**WORK TO COMPLETE:**
The expected output is the complete data, reproduced exactly.

Stored data entries:

◇ ◇ ◇ ◇

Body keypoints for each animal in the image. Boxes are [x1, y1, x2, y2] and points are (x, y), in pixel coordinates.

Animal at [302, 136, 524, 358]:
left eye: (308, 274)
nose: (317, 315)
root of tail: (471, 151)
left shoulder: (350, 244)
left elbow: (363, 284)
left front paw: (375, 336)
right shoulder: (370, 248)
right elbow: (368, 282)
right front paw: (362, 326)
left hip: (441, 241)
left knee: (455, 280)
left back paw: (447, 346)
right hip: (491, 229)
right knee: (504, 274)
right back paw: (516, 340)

◇ ◇ ◇ ◇

**WRITTEN RESPONSE:**
Body keypoints for each animal in the image. Boxes are [x1, y1, x2, y2] and points are (x, y), in pixel coordinates.

Animal at [302, 136, 524, 358]:
left eye: (308, 274)
nose: (317, 315)
root of tail: (471, 151)
left shoulder: (350, 244)
left elbow: (363, 284)
left front paw: (375, 336)
right shoulder: (370, 248)
right elbow: (368, 282)
right front paw: (362, 326)
left hip: (441, 241)
left knee: (455, 280)
left back paw: (447, 346)
right hip: (491, 229)
right knee: (504, 274)
right back paw: (516, 340)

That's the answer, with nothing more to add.